Currently, the screening methods for synthetic peptide libraries include OBOC (one-bead-one-compound) library screening, phage display, mRNA display, and SICLOPPS (split-intein circular ligation of peptides and proteins) methods. Among them, the phage display platform is represented by the technology platform of Bicycle Therapeutics. This technology originated from Sir Greg Winter's laboratory, combining phage display technology with a chemical reaction that promotes the cyclization of peptides to realize the display and amplification of cyclic peptides. Based on this platform, Bicycle has launched various cyclic peptide projects, including multivalent cyclic peptides, PDC and so on. The mRNA display platform is represented by PeptiDream's core technology platform RaPID. The core technology platform comes from the laboratory of Professor HiroakiSuga of the University of Tokyo. He combined the mRNA display technology with the introduction of unnatural amino acids to realize the mRNA display of cyclic peptide molecules carrying unnatural amino acids. At present, this new type of cyclic peptide drug has been marketed, that is, Apellis' C3 targeting molecule pegcetacoplan (trade name Empaveli).

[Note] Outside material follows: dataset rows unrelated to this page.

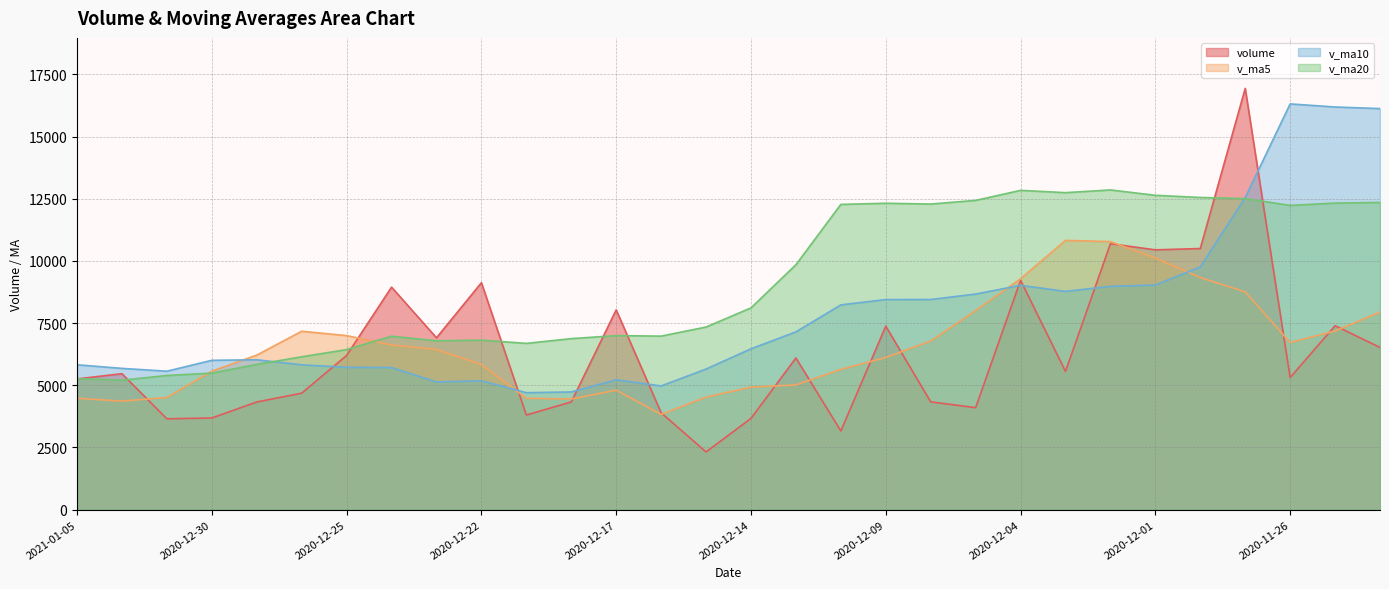

At 2020-12-17, list the series in order from smallest to largest.

v_ma5, v_ma10, v_ma20, volume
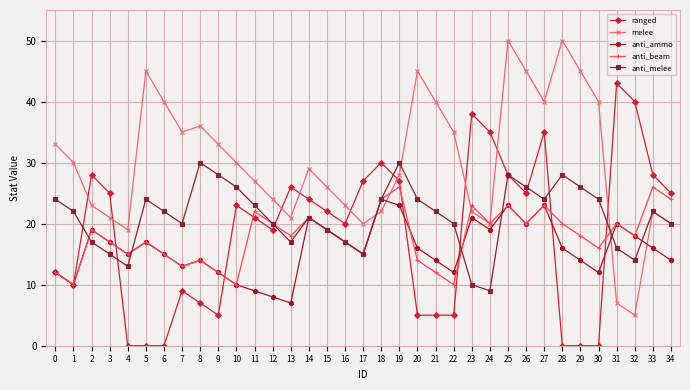

The value of anti_beam at 31 is 6. True or false?

False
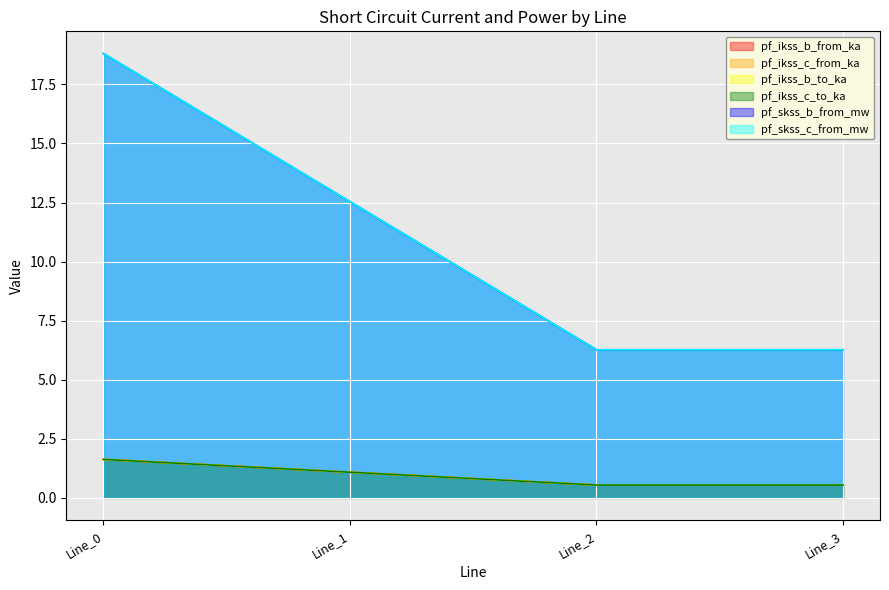

Which series has the widest spread of values?

pf_skss_c_from_mw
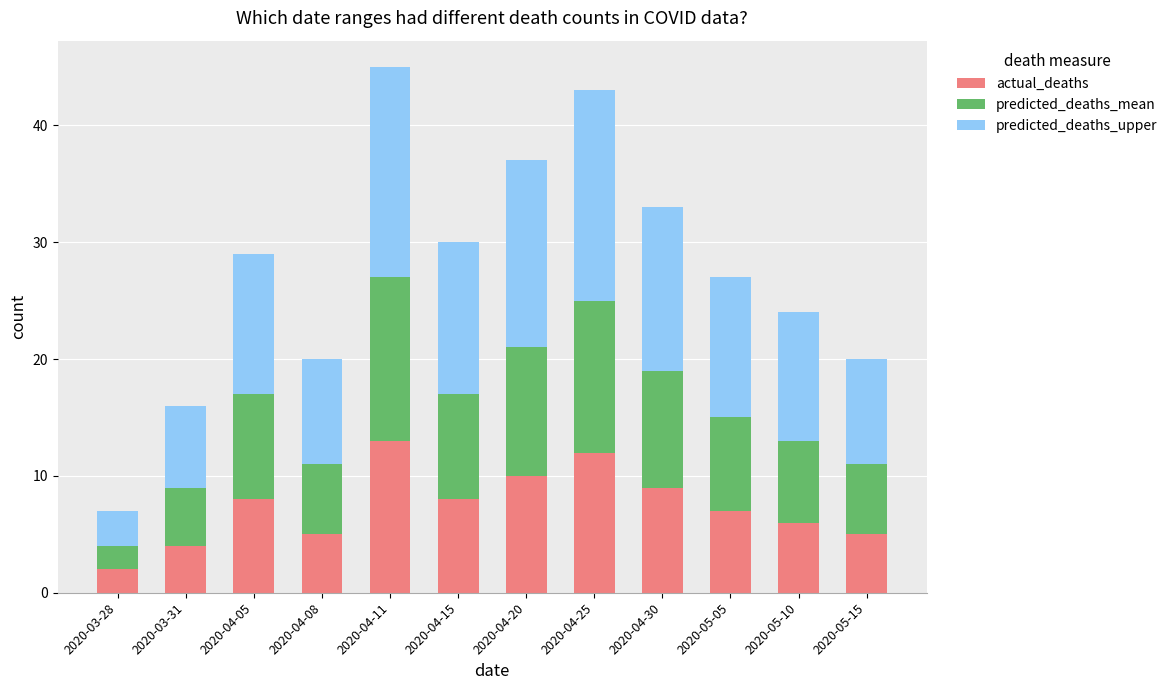

How many categories are shown in the chart?

12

The development direction of peptide drugs
According to the analysis of researchers, the future development direction of peptide drugs will focus on peptide immunity, the expansion of peptide functions, and the research of new peptide preparations.
1 Multifunctional peptide drugs
Multifunctional polypeptide drugs can be a single polypeptide for various indications, or a conjugate of multiple polypeptides, so as to perform multiple functions. For example, antibiotic peptides also have other biological functions, such as increasing the body's immunity and wound repair. The multifunctional peptide drugs that have been marketed include abiglutide, liraglutide and so on.

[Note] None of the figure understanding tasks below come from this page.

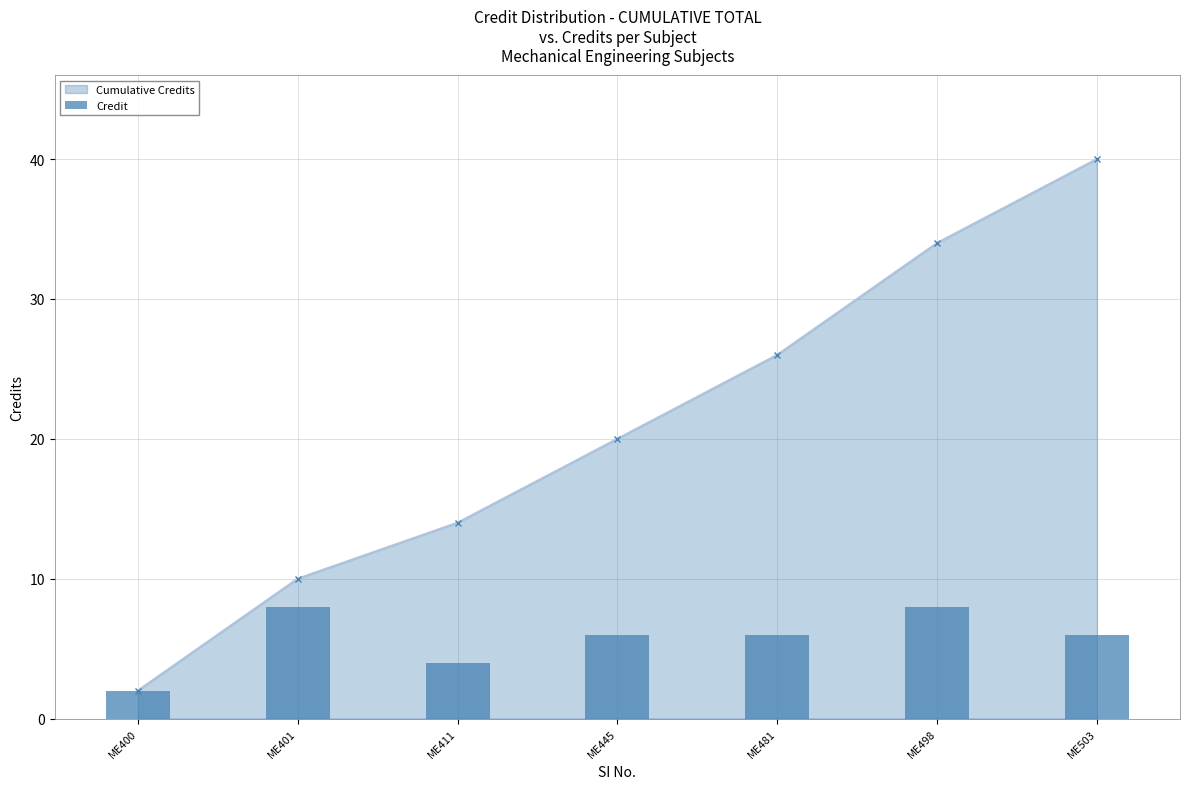

Count the values in the range 4 to 8.

6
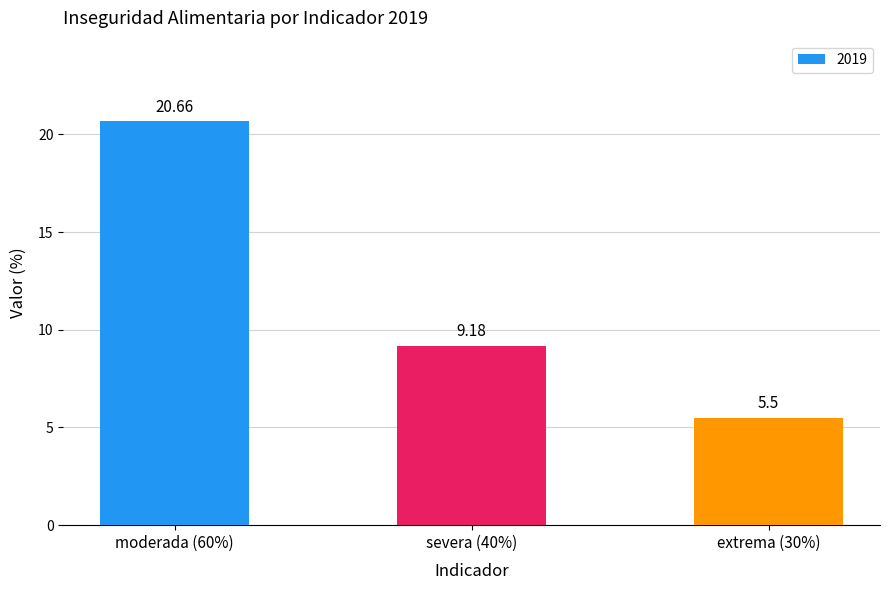

True or false: the data shows 20.7 at moderada (60%).

True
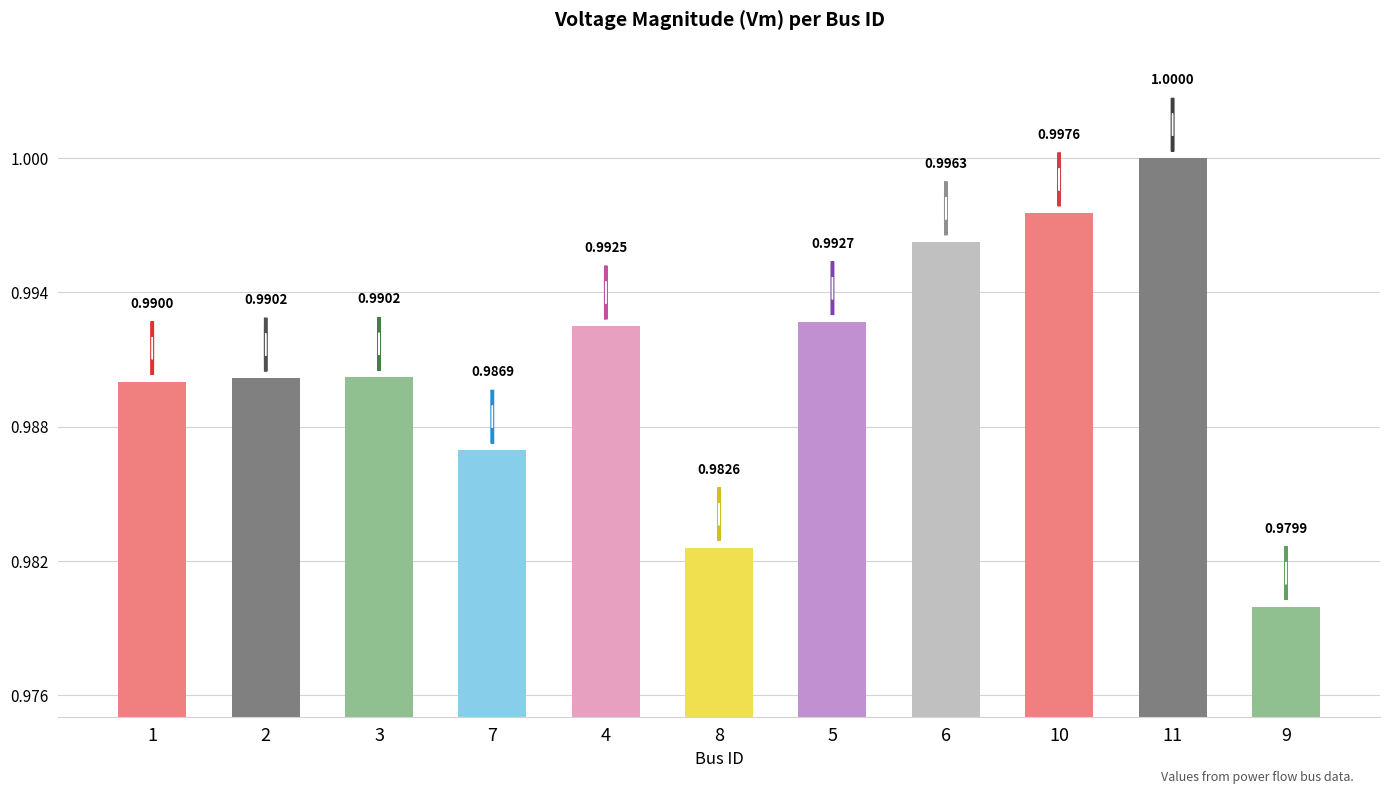

At which category does the chart reach its minimum across all series?

9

2 Cell penetrating peptides
Traditional peptide drugs are difficult to cross cell membranes due to their physical and chemical properties. The cell-penetrating peptide is a special kind of peptide, which can directly enter the cell through the cell membrane. For example, TAT is the first cell-penetrating peptide to be discovered. Its method of entering cells is efficient and has no toxic side effects on cells. Cell penetrating peptides can mediate small molecules, nucleic acids, polypeptides, and proteins into cells and increase their absorption.

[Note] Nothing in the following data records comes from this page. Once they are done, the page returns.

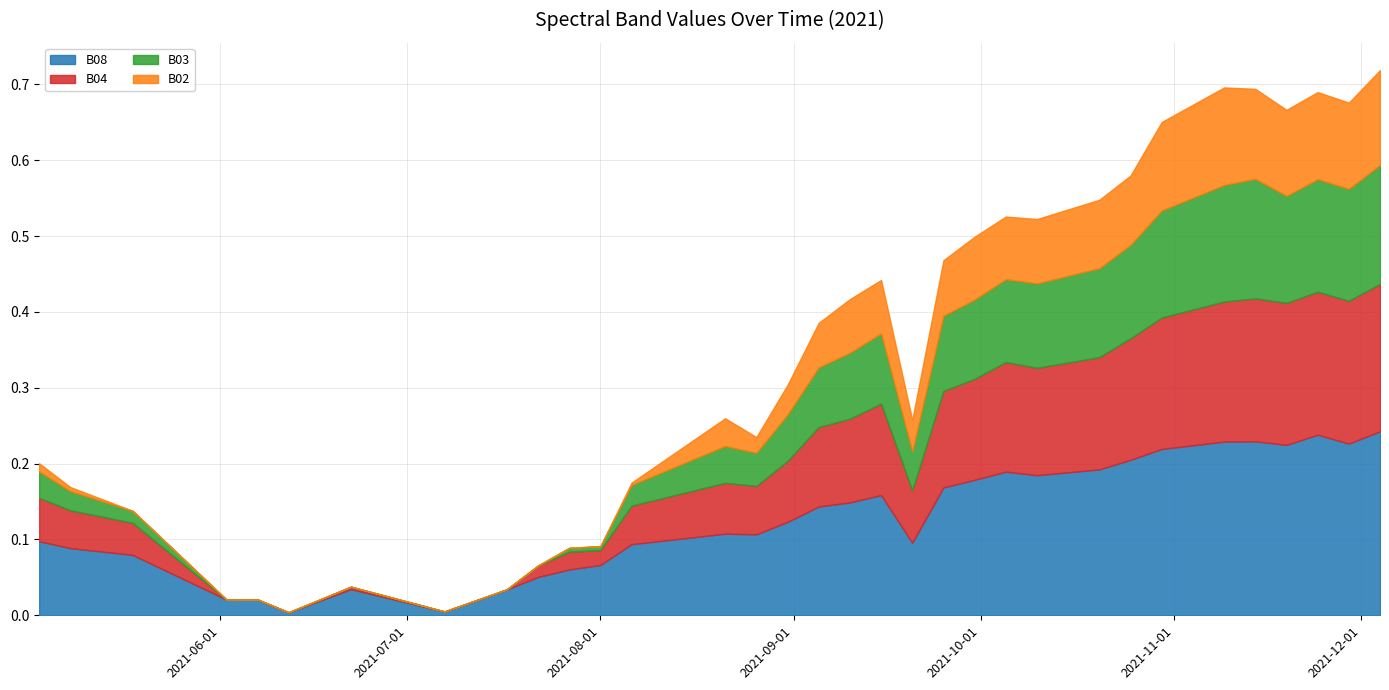

How many distinct data groups are displayed?

4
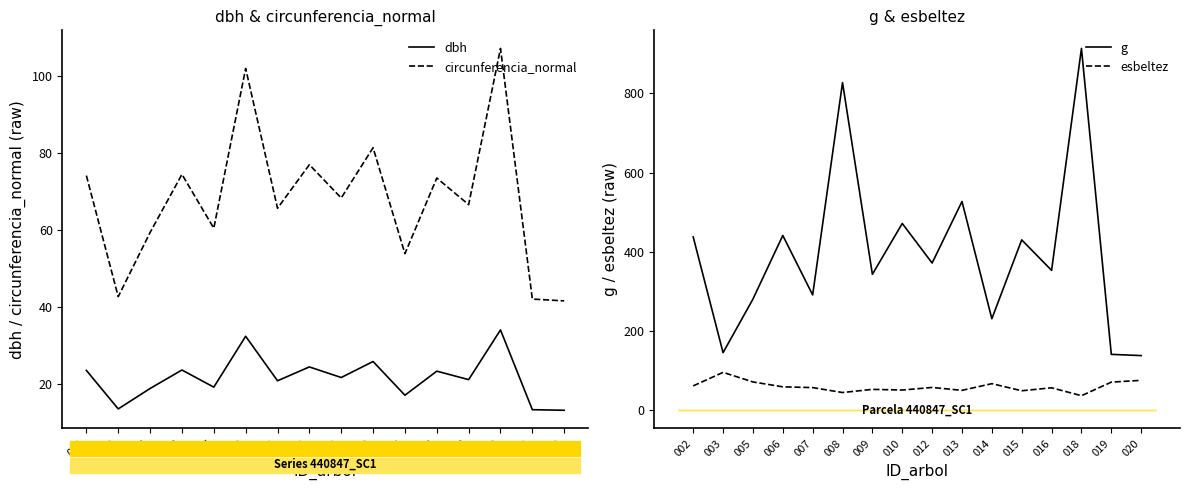

Reading right to left, transcribe all the data shown in this chart.

dbh: 13.2	13.4	34.1	21.2	23.4	17.1	25.9	21.8	24.5	20.9	32.5	19.2	23.7	18.9	13.6	23.6
circunferencia_normal: 41.6	42.1	107.1	66.6	73.5	53.9	81.4	68.3	77.0	65.7	101.9	60.5	74.5	59.4	42.7	74.1
g: 137.9	141.0	913.3	353.0	430.1	231.0	526.9	371.5	471.4	343.1	827.0	291.0	441.1	280.6	145.3	437.4
esbeltez: 75.5	70.9	36.7	56.6	49.1	67.1	50.2	57.5	51.0	52.6	44.7	57.1	59.1	71.4	95.6	61.4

3 Conjugation of peptides to other drugs
Polypeptides can be conjugated with small molecules, nucleotides, antibodies and other molecules, and the efficacy, safety, and targeting of the conjugate have been further improved. In the field of tumor therapy, more than 20 peptide-conjugated molecules have entered clinical trials.
4 Peptide vaccines
Traditional vaccines are divided into attenuated vaccines and inactivated vaccines. Polypeptide vaccines have the advantages of low price, high safety, and strong specificity. In addition, the peptide vaccine is artificially synthesized, and there is no phenomenon of virulence recovery or incomplete inactivation, and it is not easy to cause allergic reactions.
5 Antimicrobial peptide
As the problem of increased bacterial resistance becomes more and more serious, the development of traditional antibacterial drugs becomes more difficult. The clinical demand for new antibacterial drugs is particularly urgent. Unlike traditional antibacterial drugs, antimicrobial peptides act on the cell membrane of bacteria, resulting in increased permeability, thereby killing the bacteria.
6 Antiviral peptide
Antiviral peptide drugs mainly act on the stage of virus adsorption receptor and virus replication stage, and peptides that bind to cell surface receptors can be screened from the peptide library. These selected peptides have potential antiviral effects. The human immunodeficiency virus cell HIV is easy to mutate and has strong drug resistance. The peptide library is used to screen out the peptides against the envelope glycoprotein, which has a good anti-HIV effect. Some antiviral peptides have entered the clinical stage.

Conclusion
In the future, the form and concept of peptide drugs will continue to expand, and there will be profound changes and improvements in many aspects such as target coverage, mechanism of action, and drug delivery methods.